Fascinated with the music, they learned to musically speak chicha fluently, gathering musicians from the Tucson scene to form Chicha Dust, eventually growing to a sextet. “Winston played for Alice Cooper and Bob Dylan in the 90s. Efren ONLY knows Latin music, and didn’t know Led Zeppelin,” notes Brian. “You put them together,” that core combination of hard rock drums and Efren’s timbales, “and it’s XIXA.”
Without trying too hard, they began to write originals, somehow getting six players featuring also Jason Urman on the Keys and Geoff Hildago on bass on the same creative page with remarkably little stress. “We’ve never had moments when we weren’t sure what to do with our sound,” Gabriel explains.
That confidence busts out of guitar-driven songs like “Golden Apparition,” the most chicha-inflected track, or the dark, growling cumbia of “Nena Linda.” The band explores dreamy atmospherics (“Dead Man”) and wigged-out modal rock (“Down from the Sky”).

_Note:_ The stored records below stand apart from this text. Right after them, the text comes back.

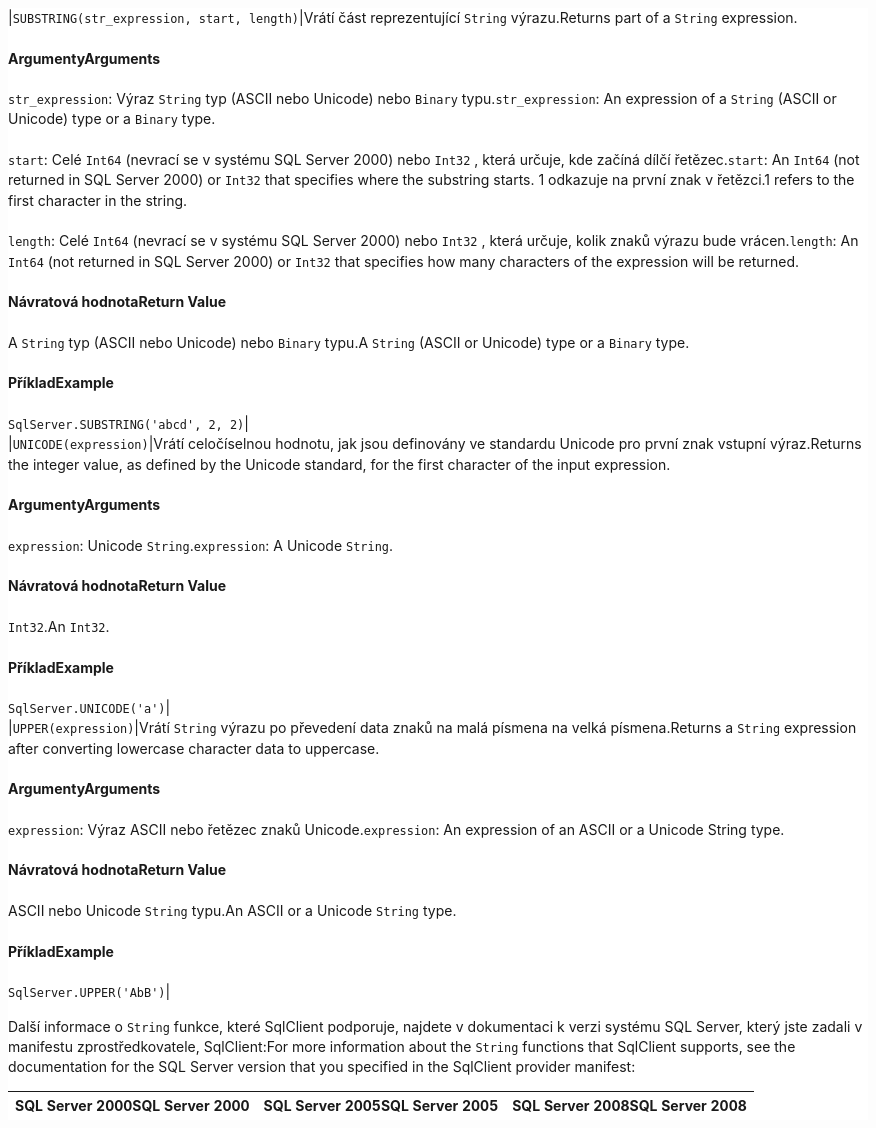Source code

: |`SUBSTRING(str_expression, start, length)`|<span data-ttu-id="b2a97-260">Vrátí část reprezentující `String` výrazu.</span><span class="sxs-lookup"><span data-stu-id="b2a97-260">Returns part of a `String` expression.</span></span><br /><br /> <span data-ttu-id="b2a97-261">**Argumenty**</span><span class="sxs-lookup"><span data-stu-id="b2a97-261">**Arguments**</span></span><br /><br /> <span data-ttu-id="b2a97-262">`str_expression`: Výraz `String` typ (ASCII nebo Unicode) nebo `Binary` typu.</span><span class="sxs-lookup"><span data-stu-id="b2a97-262">`str_expression`: An expression of a `String` (ASCII or Unicode) type or a `Binary` type.</span></span><br /><br /> <span data-ttu-id="b2a97-263">`start`: Celé `Int64` (nevrací se v systému SQL Server 2000) nebo `Int32` , která určuje, kde začíná dílčí řetězec.</span><span class="sxs-lookup"><span data-stu-id="b2a97-263">`start`: An `Int64` (not returned in SQL Server 2000) or `Int32` that specifies where the substring starts.</span></span> <span data-ttu-id="b2a97-264">1 odkazuje na první znak v řetězci.</span><span class="sxs-lookup"><span data-stu-id="b2a97-264">1 refers to the first character in the string.</span></span><br /><br /> <span data-ttu-id="b2a97-265">`length`: Celé `Int64` (nevrací se v systému SQL Server 2000) nebo `Int32` , která určuje, kolik znaků výrazu bude vrácen.</span><span class="sxs-lookup"><span data-stu-id="b2a97-265">`length`: An `Int64` (not returned in SQL Server 2000) or `Int32` that specifies how many characters of the expression will be returned.</span></span><br /><br /> <span data-ttu-id="b2a97-266">**Návratová hodnota**</span><span class="sxs-lookup"><span data-stu-id="b2a97-266">**Return Value**</span></span><br /><br /> <span data-ttu-id="b2a97-267">A `String` typ (ASCII nebo Unicode) nebo `Binary` typu.</span><span class="sxs-lookup"><span data-stu-id="b2a97-267">A `String` (ASCII or Unicode) type or a `Binary` type.</span></span><br /><br /> <span data-ttu-id="b2a97-268">**Příklad**</span><span class="sxs-lookup"><span data-stu-id="b2a97-268">**Example**</span></span><br /><br /> `SqlServer.SUBSTRING('abcd', 2, 2)`|  
|`UNICODE(expression)`|<span data-ttu-id="b2a97-269">Vrátí celočíselnou hodnotu, jak jsou definovány ve standardu Unicode pro první znak vstupní výraz.</span><span class="sxs-lookup"><span data-stu-id="b2a97-269">Returns the integer value, as defined by the Unicode standard, for the first character of the input expression.</span></span><br /><br /> <span data-ttu-id="b2a97-270">**Argumenty**</span><span class="sxs-lookup"><span data-stu-id="b2a97-270">**Arguments**</span></span><br /><br /> <span data-ttu-id="b2a97-271">`expression`: Unicode `String`.</span><span class="sxs-lookup"><span data-stu-id="b2a97-271">`expression`: A Unicode `String`.</span></span><br /><br /> <span data-ttu-id="b2a97-272">**Návratová hodnota**</span><span class="sxs-lookup"><span data-stu-id="b2a97-272">**Return Value**</span></span><br /><br /> <span data-ttu-id="b2a97-273">`Int32`.</span><span class="sxs-lookup"><span data-stu-id="b2a97-273">An `Int32`.</span></span><br /><br /> <span data-ttu-id="b2a97-274">**Příklad**</span><span class="sxs-lookup"><span data-stu-id="b2a97-274">**Example**</span></span><br /><br /> `SqlServer.UNICODE('a')`|  
|`UPPER(expression)`|<span data-ttu-id="b2a97-275">Vrátí `String` výrazu po převedení data znaků na malá písmena na velká písmena.</span><span class="sxs-lookup"><span data-stu-id="b2a97-275">Returns a `String` expression after converting lowercase character data to uppercase.</span></span><br /><br /> <span data-ttu-id="b2a97-276">**Argumenty**</span><span class="sxs-lookup"><span data-stu-id="b2a97-276">**Arguments**</span></span><br /><br /> <span data-ttu-id="b2a97-277">`expression`: Výraz ASCII nebo řetězec znaků Unicode.</span><span class="sxs-lookup"><span data-stu-id="b2a97-277">`expression`: An expression of an ASCII or a Unicode String type.</span></span><br /><br /> <span data-ttu-id="b2a97-278">**Návratová hodnota**</span><span class="sxs-lookup"><span data-stu-id="b2a97-278">**Return Value**</span></span><br /><br /> <span data-ttu-id="b2a97-279">ASCII nebo Unicode `String` typu.</span><span class="sxs-lookup"><span data-stu-id="b2a97-279">An ASCII or a Unicode `String` type.</span></span><br /><br /> <span data-ttu-id="b2a97-280">**Příklad**</span><span class="sxs-lookup"><span data-stu-id="b2a97-280">**Example**</span></span><br /><br /> `SqlServer.UPPER('AbB')`|  
  
 <span data-ttu-id="b2a97-281">Další informace o `String` funkce, které SqlClient podporuje, najdete v dokumentaci k verzi systému SQL Server, který jste zadali v manifestu zprostředkovatele, SqlClient:</span><span class="sxs-lookup"><span data-stu-id="b2a97-281">For more information about the `String` functions that SqlClient supports, see the documentation for the SQL Server version that you specified in the SqlClient provider manifest:</span></span>  
  
|<span data-ttu-id="b2a97-282">SQL Server 2000</span><span class="sxs-lookup"><span data-stu-id="b2a97-282">SQL Server 2000</span></span>|<span data-ttu-id="b2a97-283">SQL Server 2005</span><span class="sxs-lookup"><span data-stu-id="b2a97-283">SQL Server 2005</span></span>|<span data-ttu-id="b2a97-284">SQL Server 2008</span><span class="sxs-lookup"><span data-stu-id="b2a97-284">SQL Server 2008</span></span>|  
|---------------------|---------------------|---------------------|  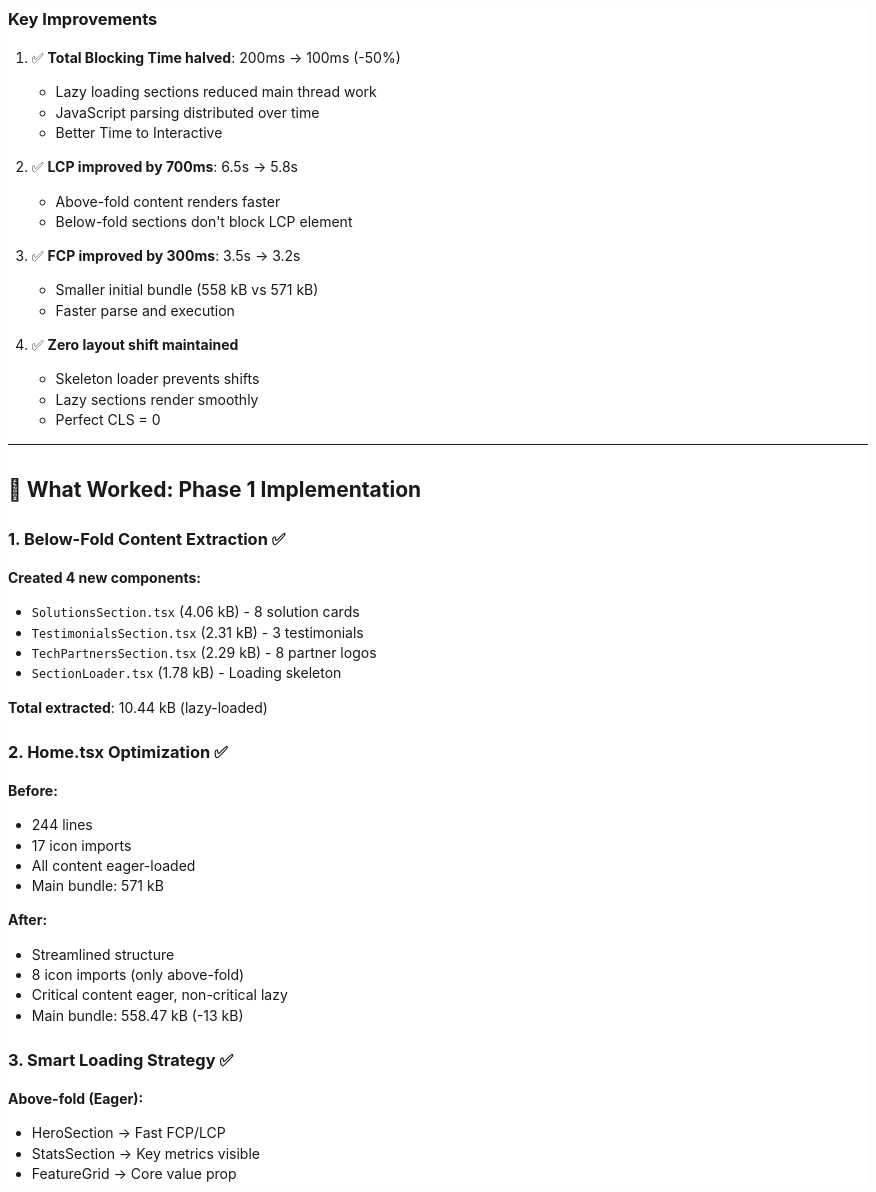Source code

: ### Key Improvements

1. ✅ **Total Blocking Time halved**: 200ms → 100ms (-50%)
   - Lazy loading sections reduced main thread work
   - JavaScript parsing distributed over time
   - Better Time to Interactive

2. ✅ **LCP improved by 700ms**: 6.5s → 5.8s
   - Above-fold content renders faster
   - Below-fold sections don't block LCP element

3. ✅ **FCP improved by 300ms**: 3.5s → 3.2s
   - Smaller initial bundle (558 kB vs 571 kB)
   - Faster parse and execution

4. ✅ **Zero layout shift maintained**
   - Skeleton loader prevents shifts
   - Lazy sections render smoothly
   - Perfect CLS = 0

---

## 🎯 What Worked: Phase 1 Implementation

### 1. Below-Fold Content Extraction ✅

**Created 4 new components:**
- `SolutionsSection.tsx` (4.06 kB) - 8 solution cards
- `TestimonialsSection.tsx` (2.31 kB) - 3 testimonials
- `TechPartnersSection.tsx` (2.29 kB) - 8 partner logos
- `SectionLoader.tsx` (1.78 kB) - Loading skeleton

**Total extracted**: 10.44 kB (lazy-loaded)

### 2. Home.tsx Optimization ✅

**Before:**
- 244 lines
- 17 icon imports
- All content eager-loaded
- Main bundle: 571 kB

**After:**
- Streamlined structure
- 8 icon imports (only above-fold)
- Critical content eager, non-critical lazy
- Main bundle: 558.47 kB (-13 kB)

### 3. Smart Loading Strategy ✅

**Above-fold (Eager):**
- HeroSection → Fast FCP/LCP
- StatsSection → Key metrics visible
- FeatureGrid → Core value prop
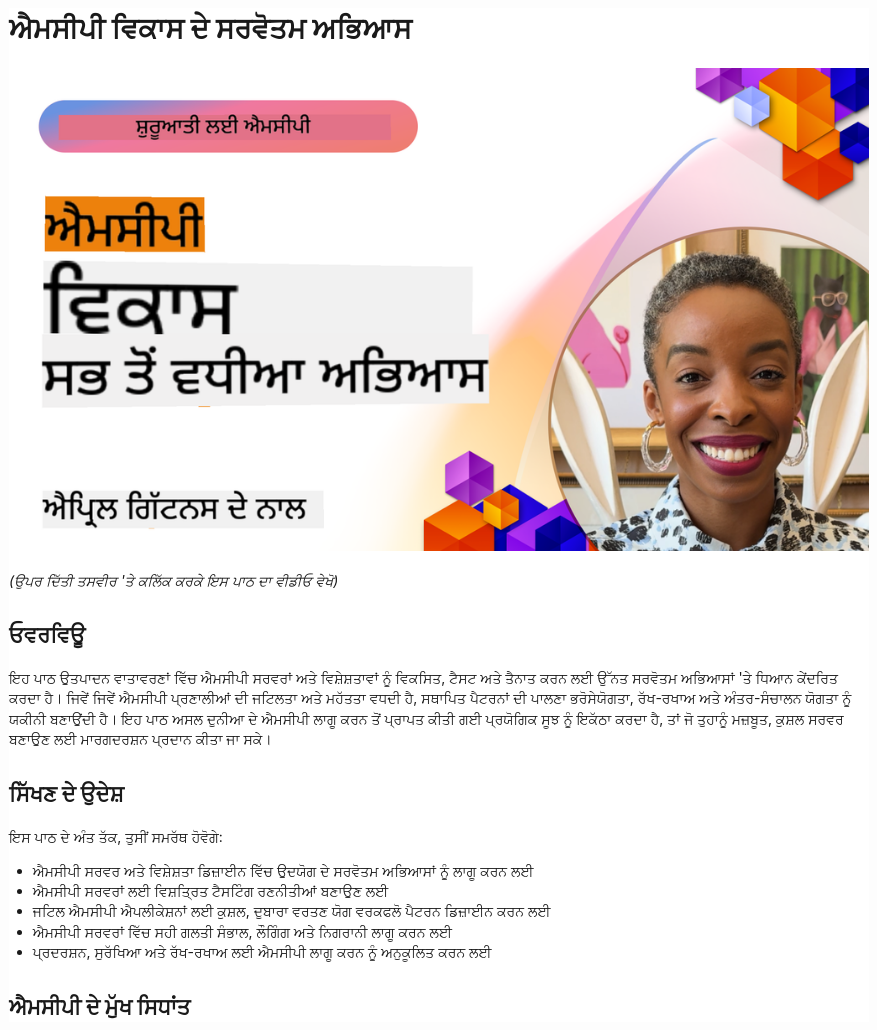 
# ਐਮਸੀਪੀ ਵਿਕਾਸ ਦੇ ਸਰਵੋਤਮ ਅਭਿਆਸ

[![ਐਮਸੀਪੀ ਵਿਕਾਸ ਦੇ ਸਰਵੋਤਮ ਅਭਿਆਸ](../../../translated_images/09.d0f6d86c9d72134ccf5a8d8c8650a0557e519936661fc894cad72d73522227cb.pa.png)](https://youtu.be/W56H9W7x-ao)

_(ਉਪਰ ਦਿੱਤੀ ਤਸਵੀਰ 'ਤੇ ਕਲਿੱਕ ਕਰਕੇ ਇਸ ਪਾਠ ਦਾ ਵੀਡੀਓ ਵੇਖੋ)_

## ਓਵਰਵਿਊ

ਇਹ ਪਾਠ ਉਤਪਾਦਨ ਵਾਤਾਵਰਣਾਂ ਵਿੱਚ ਐਮਸੀਪੀ ਸਰਵਰਾਂ ਅਤੇ ਵਿਸ਼ੇਸ਼ਤਾਵਾਂ ਨੂੰ ਵਿਕਸਿਤ, ਟੈਸਟ ਅਤੇ ਤੈਨਾਤ ਕਰਨ ਲਈ ਉੱਨਤ ਸਰਵੋਤਮ ਅਭਿਆਸਾਂ 'ਤੇ ਧਿਆਨ ਕੇਂਦਰਿਤ ਕਰਦਾ ਹੈ। ਜਿਵੇਂ ਜਿਵੇਂ ਐਮਸੀਪੀ ਪ੍ਰਣਾਲੀਆਂ ਦੀ ਜਟਿਲਤਾ ਅਤੇ ਮਹੱਤਤਾ ਵਧਦੀ ਹੈ, ਸਥਾਪਿਤ ਪੈਟਰਨਾਂ ਦੀ ਪਾਲਣਾ ਭਰੋਸੇਯੋਗਤਾ, ਰੱਖ-ਰਖਾਅ ਅਤੇ ਅੰਤਰ-ਸੰਚਾਲਨ ਯੋਗਤਾ ਨੂੰ ਯਕੀਨੀ ਬਣਾਉਂਦੀ ਹੈ। ਇਹ ਪਾਠ ਅਸਲ ਦੁਨੀਆ ਦੇ ਐਮਸੀਪੀ ਲਾਗੂ ਕਰਨ ਤੋਂ ਪ੍ਰਾਪਤ ਕੀਤੀ ਗਈ ਪ੍ਰਯੋਗਿਕ ਸੂਝ ਨੂੰ ਇਕੱਠਾ ਕਰਦਾ ਹੈ, ਤਾਂ ਜੋ ਤੁਹਾਨੂੰ ਮਜ਼ਬੂਤ, ਕੁਸ਼ਲ ਸਰਵਰ ਬਣਾਉਣ ਲਈ ਮਾਰਗਦਰਸ਼ਨ ਪ੍ਰਦਾਨ ਕੀਤਾ ਜਾ ਸਕੇ।

## ਸਿੱਖਣ ਦੇ ਉਦੇਸ਼

ਇਸ ਪਾਠ ਦੇ ਅੰਤ ਤੱਕ, ਤੁਸੀਂ ਸਮਰੱਥ ਹੋਵੋਗੇ:

- ਐਮਸੀਪੀ ਸਰਵਰ ਅਤੇ ਵਿਸ਼ੇਸ਼ਤਾ ਡਿਜ਼ਾਈਨ ਵਿੱਚ ਉਦਯੋਗ ਦੇ ਸਰਵੋਤਮ ਅਭਿਆਸਾਂ ਨੂੰ ਲਾਗੂ ਕਰਨ ਲਈ
- ਐਮਸੀਪੀ ਸਰਵਰਾਂ ਲਈ ਵਿਸ਼ਤ੍ਰਿਤ ਟੈਸਟਿੰਗ ਰਣਨੀਤੀਆਂ ਬਣਾਉਣ ਲਈ
- ਜਟਿਲ ਐਮਸੀਪੀ ਐਪਲੀਕੇਸ਼ਨਾਂ ਲਈ ਕੁਸ਼ਲ, ਦੁਬਾਰਾ ਵਰਤਣ ਯੋਗ ਵਰਕਫਲੋ ਪੈਟਰਨ ਡਿਜ਼ਾਈਨ ਕਰਨ ਲਈ
- ਐਮਸੀਪੀ ਸਰਵਰਾਂ ਵਿੱਚ ਸਹੀ ਗਲਤੀ ਸੰਭਾਲ, ਲੌਗਿੰਗ ਅਤੇ ਨਿਗਰਾਨੀ ਲਾਗੂ ਕਰਨ ਲਈ
- ਪ੍ਰਦਰਸ਼ਨ, ਸੁਰੱਖਿਆ ਅਤੇ ਰੱਖ-ਰਖਾਅ ਲਈ ਐਮਸੀਪੀ ਲਾਗੂ ਕਰਨ ਨੂੰ ਅਨੁਕੂਲਿਤ ਕਰਨ ਲਈ

## ਐਮਸੀਪੀ ਦੇ ਮੁੱਖ ਸਿਧਾਂਤ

The peculiar aesthetics of the desert permeates the entire album, including its visual elements, created by Tucson-based artist Daniel Martin Diaz. “When we started working on the album, Daniel was the only person I felt I could trust with the artwork, and by trust, I mean it would be an extreme honor to have him create our image,” recalls Sullivan. “The first concepts he sent us were absolutely stunning and were exactly the direction I had hoped for. The aesthetic of this band, I believe, plays an equal role to the music and creates more than just a band, but an entity that presents concepts and landscapes while allowing listeners to find reflection as well.”
“When one lives in the desert for so many years you begin to have a dialog within the artistic community. We are all searching for a common mystery that lurks out here," remarks Diaz.
"In our work together with XIXA, we were going for a Desert Noir vibe. The shadowy figure in the pictures is based on a sketch of a character I was thinking about after a conversation Gabriel and I had about sleep paralysis. It's also reminiscent of ‘La Llorona,’ the weeping ghost of the southwest."
XIXA hones in on new sounds in very old places, regardless of bloodline.